§ PASSAGE TO READ:
The representative illustrations in FIGS. 6, 7 and 8 are illustrative of the napkins use and function when worn by one having spaced apart thighs. As best shown in FIG. 7, when the napkin is dry as when initially applied, there is a space S between the napkin sides and the thighs. When wetted, as shown in FIG. 8, the napkin has expanded to substantially fill the space between the thighs and thus prevent spill-over.
Although I have described a preferred embodiment of my invention, in considerable detail, it will be understood that the description thereof is intended to be illustrative, rather than restrictive, as details of the structure may be modified or changed without departing from the spirit or scope of the invention. Accordingly, I do not desire to be restricted to the exact construction and method of production described.
1. A sanitary napkin comprising an outer substantially rectangular layer of soft moisture absorbent material, a substantially rectangular layer of highly compressed moisture absorbent material arranged on one face of the outer layer, said compressed layer being substantially smaller than the outer layer, and the margins of the outer layer being disposed to overly-the margins of the layer of highly compressed absorbent material to thereby leave a small area of the compressed inner layer exposed.
2. The napkin recited in claim 1, in which the napkin is formed substantially triangular in shape in crosssection so that said highly compressed layer upon being wetted will expand and forcefully spread the sides of the outer layer apart into a substantially wide V-shape.

§ WORK REQUEST:
Extend the sanitary napkin text with the passage that would come after its final sentence. The records that come next are separate material and have no connection to the sanitary napkin text.

Chart comprehension data:
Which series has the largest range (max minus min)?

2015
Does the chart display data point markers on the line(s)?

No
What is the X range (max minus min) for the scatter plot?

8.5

§ ANSWER TO THE EXERCISE:
3. The napkin recited in claim 1, in which the napkin is sharply curved in a longitudinal direction and the small exposed area of; the compressed layer is located; on the concave side of the napkin along its longitudinal axis.
4. The method of fabricating a sanitary napkin comprised of an outer layer of soft fluid absorbent material and an inner core of highly compressed fluid absorbent material smaller in size than the outer layer, said method consisting of forming the napkin into a longitudinal V-shape and folding the longitudinal margins of the outer layer over the inner core to substantially conceal same.
5. The method recited in claim 4 with the added step of arching the napkin in a longitudinal direction with the exposed areas of the inner core visible on the concave surface.
6. The method recited in claim 4, with the added step of arranging a layer of moisture impervious material between said inner and outer layers.
7. The method recited in claim 4, with the added step of arranging a layer of moisture impervious material over the exposed face of the outer layer.